口中依稀泛着草木的清香,他舔着唇角,那裏殘留着柔軟的觸感,香香甜甜的,像塊軟綿的糖。
他坐起身來,驚覺滿身是血,韓月歌虛弱地伏在他懷裏,左袖血透重紗,已經空了。
席初握住她空蕩蕩的袖管,神色驚駭,見她頭發不知何時又短了一截,自己丹田卻靈力充盈,霎時明白過來發生了什麽。
“歌兒。”他抱住韓月歌,渡了一點靈力給她。
挂在韓月歌脖子上的彼岸花,最後一寸光芒徹底湮滅于黑暗中,湮滅的瞬間,周圍虎視眈眈的怪物們嚎叫着撲了過來。
席初一手抱着韓月歌,一手抓起地上的歲華劍,五指收攏,擡劍斬下。
劍氣激蕩。
血色與斷肢殘骸紛紛而落,如下了一場血雨。
席初還劍入鞘,撐開一把傘,罩在頭頂。他的動作一氣呵成,幾乎是眨眼間完成的。
待血雨落盡,他以靈力化作一團火焰,浮在半空中照明。
他在此大開殺戒,這裏的血腥氣很快吸引了更多的怪物和怨魂。
席初橫掃一眼,眼底煞氣畢現,那些怪物睜着猩紅的眼睛,發出沙啞的怪叫聲。
席初抱着韓月歌,将她輕輕擱在地上,倚着石壁而坐。傘柄被他插入石縫間,罩住她周身。
他半跪在韓月歌面前,眼神愛憐,撩起她頰邊垂下的發絲,別至耳後,然後撕開自己殘破的皮囊,恢複成雪白骷髅的模樣。
他沒有騙韓月歌,骷髅狀态,是他戰鬥力最強的時候。
骷髅周身纏繞着一縷陰森死寂的氣息,嘎吱嘎吱活動着身體,緩緩轉過來,空蕩蕩的眼眶裏,黑霧缭繞。
……
……
韓月歌做了一個夢,夢裏她變成一株草,紮根荒野間,一骷髅長眠于她的根莖處,與她朝夕相伴。骷髅答應她,等她修煉成人,就穿喜服來娶她。後來那骷髅不知從哪裏得來一張人皮,日日描繪,描出美男子的模樣,骷髅把人皮往身上一披,也成了個美男子。

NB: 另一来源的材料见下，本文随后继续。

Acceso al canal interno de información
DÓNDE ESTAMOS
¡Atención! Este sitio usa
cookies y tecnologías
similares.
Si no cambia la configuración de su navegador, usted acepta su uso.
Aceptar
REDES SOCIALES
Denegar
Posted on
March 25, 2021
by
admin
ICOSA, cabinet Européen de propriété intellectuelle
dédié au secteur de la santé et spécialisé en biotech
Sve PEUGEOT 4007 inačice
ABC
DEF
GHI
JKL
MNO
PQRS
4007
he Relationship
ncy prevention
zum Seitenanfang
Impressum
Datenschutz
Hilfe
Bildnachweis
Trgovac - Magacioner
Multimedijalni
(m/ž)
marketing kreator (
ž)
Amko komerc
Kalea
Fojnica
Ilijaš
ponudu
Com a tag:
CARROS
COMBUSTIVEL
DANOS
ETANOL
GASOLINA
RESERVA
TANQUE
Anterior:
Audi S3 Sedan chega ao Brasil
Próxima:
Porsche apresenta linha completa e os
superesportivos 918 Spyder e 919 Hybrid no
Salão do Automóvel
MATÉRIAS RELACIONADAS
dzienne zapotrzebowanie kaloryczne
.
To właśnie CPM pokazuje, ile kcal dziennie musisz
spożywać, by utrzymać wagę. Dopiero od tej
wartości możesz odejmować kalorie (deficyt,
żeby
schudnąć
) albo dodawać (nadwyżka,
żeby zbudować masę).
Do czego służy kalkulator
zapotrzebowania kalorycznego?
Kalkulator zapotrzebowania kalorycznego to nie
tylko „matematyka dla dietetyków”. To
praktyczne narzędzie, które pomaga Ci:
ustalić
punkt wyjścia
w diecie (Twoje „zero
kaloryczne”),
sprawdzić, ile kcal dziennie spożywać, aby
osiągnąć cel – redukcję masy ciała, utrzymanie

美男子騎着高頭大馬,叫人擡着花轎來娶她,卻擡走了旁人,她追着花轎邊哭邊喊。花轎停下來,一只素白的手掀開簾子。韓月歌望着簾後那張與她一模一樣的臉,打心底裏冒出一股毛骨悚然的寒意。
韓月歌就是在這陣毛骨悚然的寒意中醒過來的。
她發現自己化成原形,趴在一個花盆裏,大半截都埋在土中,只露出腦袋在外面。
她的腦袋正對着窗外。
窗戶的門打開一條縫隙,絲絲寒意往縫隙裏灌,撲在她面頰上。
怪不得她覺得冷。
韓月歌從窗戶的縫隙往外瞄一眼,茫茫白雪中紅梅悠然盛開,紅梅的枝丫間被侍女們系上了紅綢和金鈴。此情此景,除了雲上天宮,沒有別的地方。

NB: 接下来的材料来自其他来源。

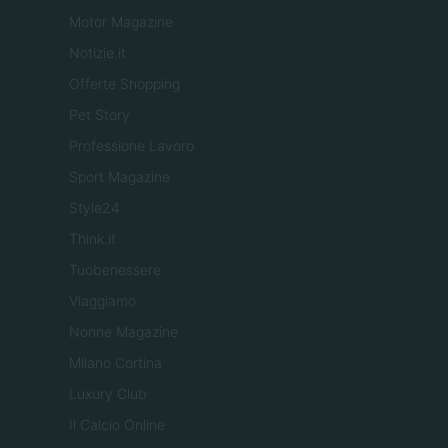
Motor Magazine
Notizie.it
Offerte Shopping
Pet Story
Professione Lavoro
Sport Magazine
Style24
Think.it
Tuobenessere
Viaggiamo
Nonne Magazine
Milano Cortina
Luxury Club
Il Calcio Online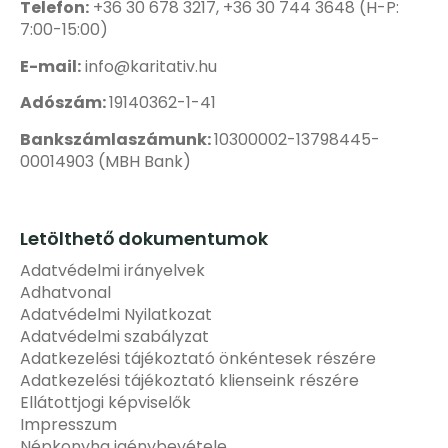
Telefon:
+36 30 678 3217, +36 30 744 3648 (H-P:
7:00-15:00)
E-mail:
info@karitativ.hu
Adószám:
19140362-1-41
Bankszámlaszámunk:
10300002-13798445-
00014903 (MBH Bank)
Letölthető dokumentumok
Adatvédelmi irányelvek
Adhatvonal
Adatvédelmi Nyilatkozat
Adatvédelmi szabályzat
Adatkezelési tájékoztató önkéntesek részére
Adatkezelési tájékoztató klienseink részére
Ellátottjogi képviselők
Impresszum
Népkonyha igénybevétele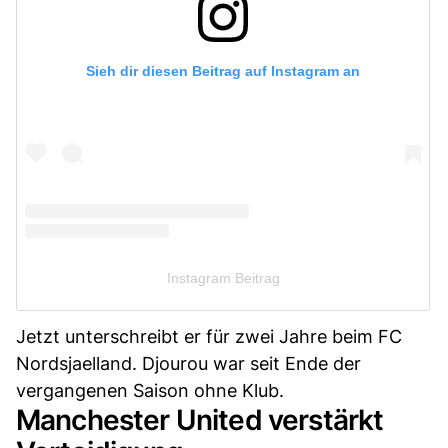
Sieh dir diesen Beitrag auf Instagram an
Instagram Beitrag
Jetzt unterschreibt er für zwei Jahre beim FC
Nordsjaelland. Djourou war seit Ende der
vergangenen Saison ohne Klub.
Manchester United verstärkt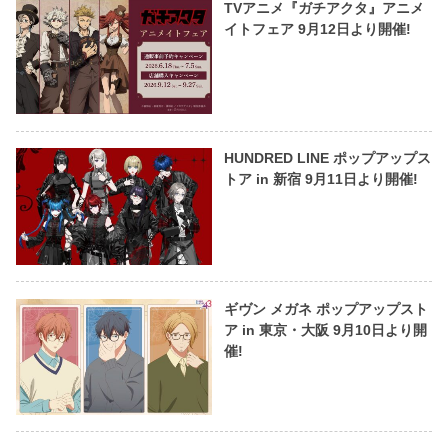
TVアニメ『ガチアクタ』アニメ
イトフェア 9月12日より開催!
HUNDRED LINE ポップアップス
トア in 新宿 9月11日より開催!
ギヴン メガネ ポップアップスト
ア in 東京・大阪 9月10日より開
催!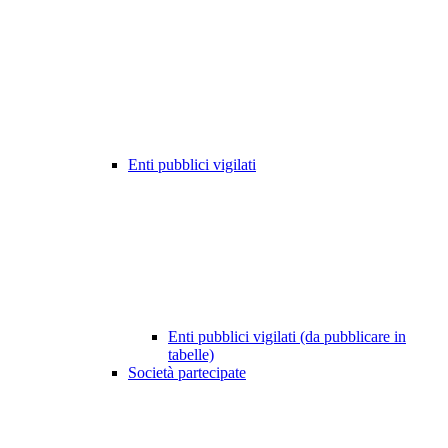
Enti pubblici vigilati
Enti pubblici vigilati (da pubblicare in
tabelle)
Società partecipate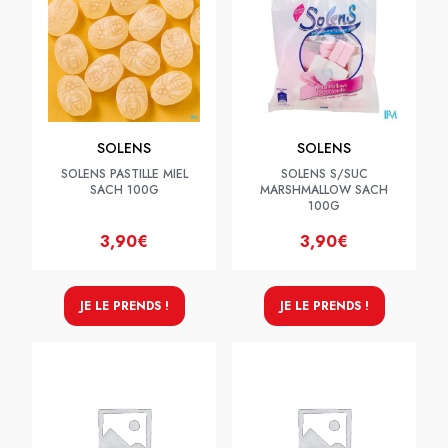
SOLENS
SOLENS
SOLENS PASTILLE MIEL
SOLENS S/SUC
SACH 100G
MARSHMALLOW SACH
100G
3,90€
3,90€
JE LE PRENDS !
JE LE PRENDS !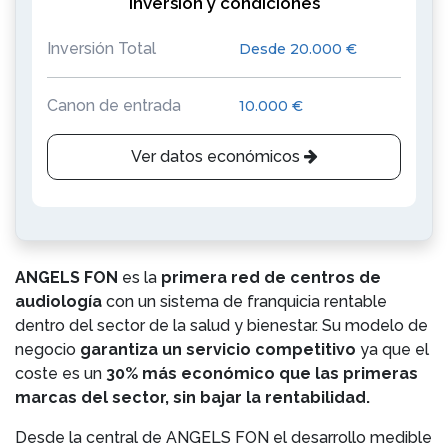
Inversión y condiciones
Inversión Total
Desde 20.000 €
Canon de entrada
10.000 €
Ver datos económicos
ANGELS FON
es la
primera red de centros de
audiología
con un sistema de franquicia rentable
dentro del sector de la salud y bienestar. Su modelo de
negocio
garantiza un servicio competitivo
ya que el
coste es un
30% más económico que las primeras
marcas del sector, sin bajar la rentabilidad.
Desde la central de ANGELS FON el desarrollo medible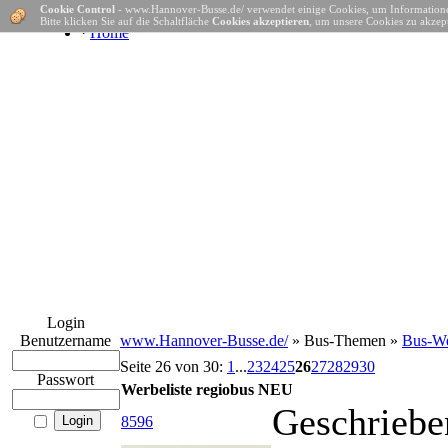
Cookie Control
- www.Hannover-Busse.de/ verwendet einige Cookies, um Informatione
Bitte klicken Sie auf die Schaltfläche
Cookies akzeptieren
, um unsere Cookies zu akzept
·
Home
Login
Benutzername
www.Hannover-Busse.de/
» Bus-Themen »
Bus-We
Seite 26 von 30:
1
...
23
24
25
26
27
28
29
30
Passwort
Werbeliste regiobus NEU
Geschriebe
8596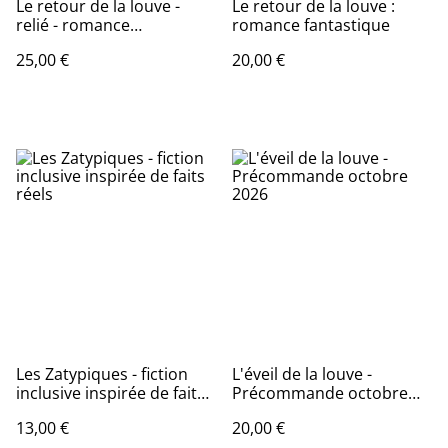
Le retour de la louve -
Le retour de la louve :
relié - romance
romance fantastique
fantastique
25,00 €
20,00 €
Les Zatypiques - fiction
L'éveil de la louve -
inclusive inspirée de faits
Précommande octobre
réels
2026
13,00 €
20,00 €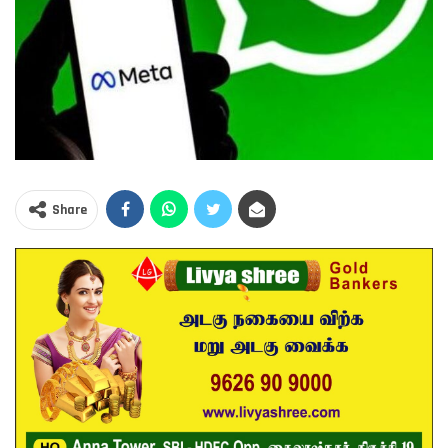
Share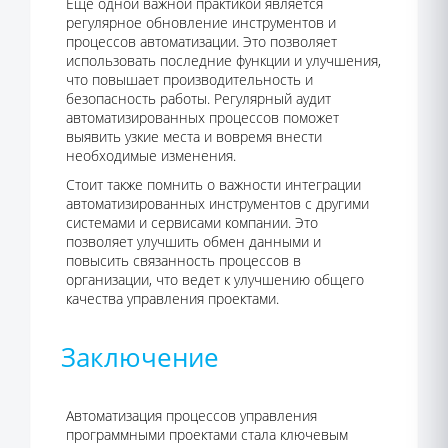
Еще одной важной практикой является
регулярное обновление инструментов и
процессов автоматизации. Это позволяет
использовать последние функции и улучшения,
что повышает производительность и
безопасность работы. Регулярный аудит
автоматизированных процессов поможет
выявить узкие места и вовремя внести
необходимые изменения.
Стоит также помнить о важности интеграции
автоматизированных инструментов с другими
системами и сервисами компании. Это
позволяет улучшить обмен данными и
повысить связанность процессов в
организации, что ведет к улучшению общего
качества управления проектами.
Заключение
Автоматизация процессов управления
программными проектами стала ключевым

任誰醒來發現自己被埋在土裏,都有些郁悶,哪怕她是個草木精怪,天生就是在土裏長出來的。
韓月歌掙紮着,使勁從土裏往外爬,一只手伸過來,在她腦袋上一點,她便覺眉心微熱,白光閃過,變成了一個人,從桌子上滾了下來。
一雙手臂伸出,半空将她截住,抱在懷中,低低的嘆息聲在她的頭頂響起。
韓月歌擡起雙眼,猝不及防撞進一雙幽暗深邃的眸子:“席初。”
席初抱着她,往軟榻走去:“你是草木,長在土裏恢複得更快。”
“可我喜歡做人。”韓月歌用僅剩的一條胳膊抱緊席初,晃了晃雙腿,“做人有手有腳,真好。”
席初失笑,拿起被子将她裹住:“還疼嗎?”
裝可憐幾乎成了本能,哪怕不疼,韓月歌也哎喲一聲喊疼。
席初道:“取藥。”
一旁侍候的虞九娘應了一聲。
韓月歌“诶”地叫道。搬起石頭砸自己的腳,她最讨厭的就是人類喝的那些奇奇怪怪的藥了。
席初知她不喜喝藥,提前剝開一顆糖,塞入她口中。
韓月歌仰起頭來,認真地盯着他。
席初道:“在看什麽?”
韓月歌伸出右手,指尖輕輕撫着他的長眉,又去撫鼻梁:“畫過了。”
“嗯。”席初道。
他得來的那些人皮,是不能直接用的,需得先用筆照着自己在世的模樣畫一遍,披在身上才能變成凡人太子的模樣。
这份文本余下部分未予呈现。